April is Credit Union Youth Month – a time when credit unions offer special rates on youth savings accounts and other products that help young people get a financial head start in life.
In recognition of the event, Delta Community will be giving away prizes and educational materials in our branch locations and at select elementary schools. We also provide sound financial advice and timely tips to help teach children how to save money and, especially during Youth Month, we want them to understand why it is important to save money now – while they have the advantage of time.
Most of us understand how savings funds can help during financial emergencies. But they can also empower people to take advantage of unexpected opportunities. Additionally, in the process of learning to save, children learn important lessons about self-discipline and responsibility. Most important, though, saving money early on allows children to build wealth much faster than they can simply earn it.
Teach your children that:
If they spend all the money they make, it will never have a chance to grow.
- Financial advisors say children as young as 11 can begin learning the concept of compounding interest, which allows them to earn interest on both the principle they save, and the interest it earns.
- Explain it in specific numbers. For example, if your children save $100 a year, starting at age 14, they will have $23,000 by age 65. But if they begin saving at age 35, they will have only $7,000 by age 65. Use online tools such as the Delta Community Savings Calculator or Investor.gov to illustrate how much money is generated by compounding interest.
Developing a saving habit teaches self-discipline and responsibility.
- When young people learn to save, they learn other important life lessons. One study found that people who are conscious of money typically strive to be more self-sufficient than people for whom money is not a priority. Teach your kids how a healthy nest egg enables them to live the way they want without being dependent on others.
- That nest egg may also allow them to invest in charities that are important to them, or to help relatives or friends who need financial support. Being able to help others is a great achievement.

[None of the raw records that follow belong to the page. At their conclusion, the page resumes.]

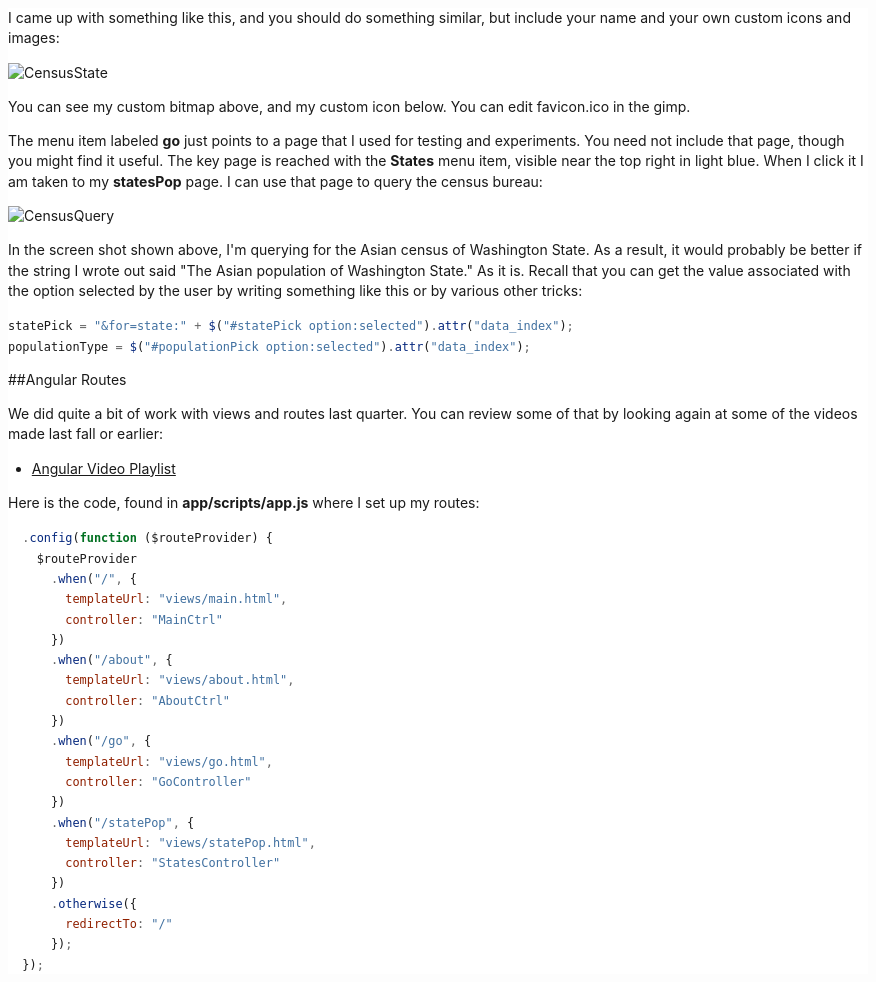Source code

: I came up with something like this, and you should do something similar, but include your name and your own custom icons and images:

![CensusState](https://drive.google.com/uc?export=view&id=0B25UTAlOfPRGMjdaTmFWak42S1k)

You can see my custom bitmap above, and my custom icon below. You can edit favicon.ico in the gimp.

The menu item labeled **go** just points to a page that I used for testing and experiments. You need not include that page, though you might find it useful. The key page is reached with the **States** menu item, visible near the top right in light blue. When I click it I am taken to my **statesPop** page. I can use that page to query the census bureau:

![CensusQuery](https://drive.google.com/uc?export=view&id=0B25UTAlOfPRGTzVxV2YxYUlzbDA)

In the screen shot shown above, I'm querying for the Asian census of Washington State. As a result, it would probably be better if the string I wrote out said "The Asian population of Washington State." As it is. Recall that you can get the value associated with the option selected by the user by writing something like this or by various other tricks:

```javascript
statePick = "&for=state:" + $("#statePick option:selected").attr("data_index");
populationType = $("#populationPick option:selected").attr("data_index");
```

##Angular Routes

We did quite a bit of work with views and routes last quarter. You can review some of that by looking again at some of the videos made last fall or earlier:

- [Angular Video Playlist](https://www.youtube.com/playlist?list=PLe8CjTxuUQ392kw7lpeSopECrFntxMgi4)

Here is the code, found in **app/scripts/app.js** where I set up my routes:

```javascript
  .config(function ($routeProvider) {
    $routeProvider
      .when("/", {
        templateUrl: "views/main.html",
        controller: "MainCtrl"
      })
      .when("/about", {
        templateUrl: "views/about.html",
        controller: "AboutCtrl"
      })
      .when("/go", {
        templateUrl: "views/go.html",
        controller: "GoController"
      })
      .when("/statePop", {
        templateUrl: "views/statePop.html",
        controller: "StatesController"
      })
      .otherwise({
        redirectTo: "/"
      });
  });
```
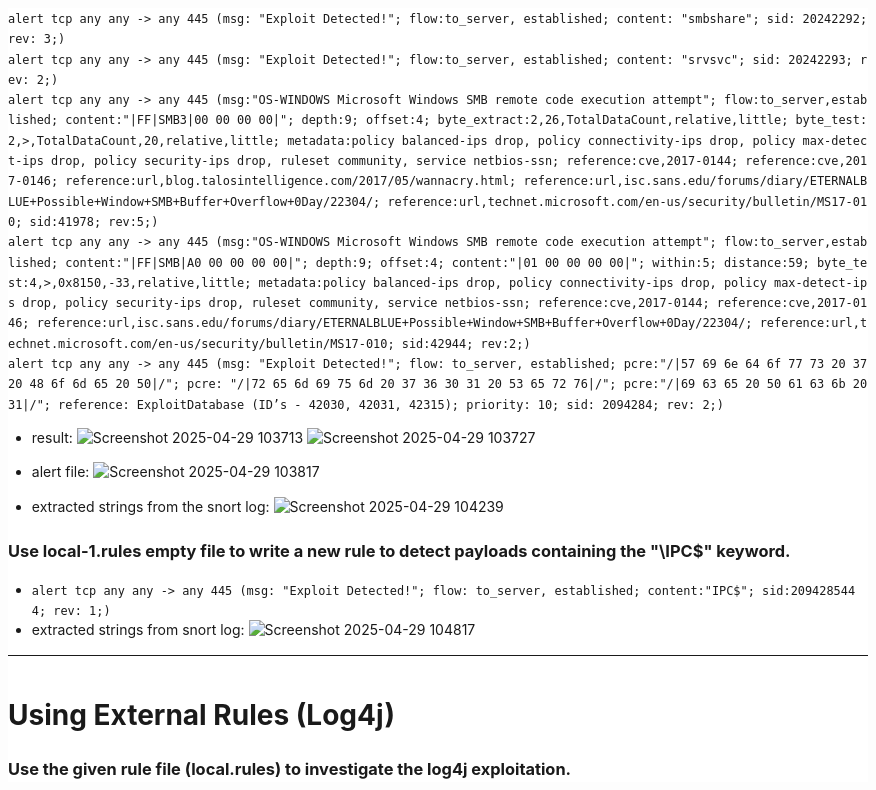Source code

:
 ``` 
alert tcp any any -> any 445 (msg: "Exploit Detected!"; flow:to_server, established; content: "smbshare"; sid: 20242292; rev: 3;)
alert tcp any any -> any 445 (msg: "Exploit Detected!"; flow:to_server, established; content: "srvsvc"; sid: 20242293; rev: 2;)
alert tcp any any -> any 445 (msg:"OS-WINDOWS Microsoft Windows SMB remote code execution attempt"; flow:to_server,established; content:"|FF|SMB3|00 00 00 00|"; depth:9; offset:4; byte_extract:2,26,TotalDataCount,relative,little; byte_test:2,>,TotalDataCount,20,relative,little; metadata:policy balanced-ips drop, policy connectivity-ips drop, policy max-detect-ips drop, policy security-ips drop, ruleset community, service netbios-ssn; reference:cve,2017-0144; reference:cve,2017-0146; reference:url,blog.talosintelligence.com/2017/05/wannacry.html; reference:url,isc.sans.edu/forums/diary/ETERNALBLUE+Possible+Window+SMB+Buffer+Overflow+0Day/22304/; reference:url,technet.microsoft.com/en-us/security/bulletin/MS17-010; sid:41978; rev:5;)
alert tcp any any -> any 445 (msg:"OS-WINDOWS Microsoft Windows SMB remote code execution attempt"; flow:to_server,established; content:"|FF|SMB|A0 00 00 00 00|"; depth:9; offset:4; content:"|01 00 00 00 00|"; within:5; distance:59; byte_test:4,>,0x8150,-33,relative,little; metadata:policy balanced-ips drop, policy connectivity-ips drop, policy max-detect-ips drop, policy security-ips drop, ruleset community, service netbios-ssn; reference:cve,2017-0144; reference:cve,2017-0146; reference:url,isc.sans.edu/forums/diary/ETERNALBLUE+Possible+Window+SMB+Buffer+Overflow+0Day/22304/; reference:url,technet.microsoft.com/en-us/security/bulletin/MS17-010; sid:42944; rev:2;)
alert tcp any any -> any 445 (msg: "Exploit Detected!"; flow: to_server, established; pcre:"/|57 69 6e 64 6f 77 73 20 37 20 48 6f 6d 65 20 50|/"; pcre: "/|72 65 6d 69 75 6d 20 37 36 30 31 20 53 65 72 76|/"; pcre:"/|69 63 65 20 50 61 63 6b 20 31|/"; reference: ExploitDatabase (ID’s - 42030, 42031, 42315); priority: 10; sid: 2094284; rev: 2;)

```
- result: ![Screenshot 2025-04-29 103713](https://github.com/user-attachments/assets/6e28034a-bafd-4def-8c3a-2ccfb68d5cda) ![Screenshot 2025-04-29 103727](https://github.com/user-attachments/assets/724c0f16-b547-41bb-a143-0610a340fd14)

- alert file: ![Screenshot 2025-04-29 103817](https://github.com/user-attachments/assets/3c09b999-c4ab-408f-9883-f0374288dc12)

- extracted strings from the snort log: ![Screenshot 2025-04-29 104239](https://github.com/user-attachments/assets/22c50a8a-e9da-49b9-8113-74ab3a923cc2)


### Use local-1.rules empty file to write a new rule to detect payloads containing the "\IPC$" keyword.

- `alert tcp any any -> any 445 (msg: "Exploit Detected!"; flow: to_server, established; content:"IPC$"; sid:2094285444; rev: 1;)`
- extracted strings from snort log: ![Screenshot 2025-04-29 104817](https://github.com/user-attachments/assets/a481f0a5-7308-49ba-ac1b-f4889914df69)



---
# Using External Rules (Log4j)


### Use the given rule file (local.rules) to investigate the log4j exploitation.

- Learning to save money in youth establishes important habits they may not have the luxury of cultivating later, when adult responsibilities – and expenses – may seem overwhelming. Young people may argue that they have less money to work with. But they also have much less financial responsibility. As adults, they will have a longer list of bills to pay, people to support, and other financial obligations.
Saving money helps them prepare for the future – whatever it may bring.
- A well-funded savings account helps protect against unexpected crises. Adults may fear serious setbacks, like job losses or catastrophic medical bills. But even young children can understand the importance of preparing for age-appropriate emergencies, such as repairing a neighbor’s baseball-damaged window.
- A savings account also gives them the latitude to take advantage of good opportunities. If friends organize a last-minute trip to the movies, kids who have set aside a little cash can afford to go along. Saving money for a rainy day is absolutely critical, and setting aside money for a sunny day is also important.
Whether your kids are 5, 15 or 25, we hope you will use Youth Month as a springboard for discussions about saving money. While money may not buy happiness, studies show putting away savings can improve a person’s confidence, peace of mind and quality of life. What better gift to give our children than that?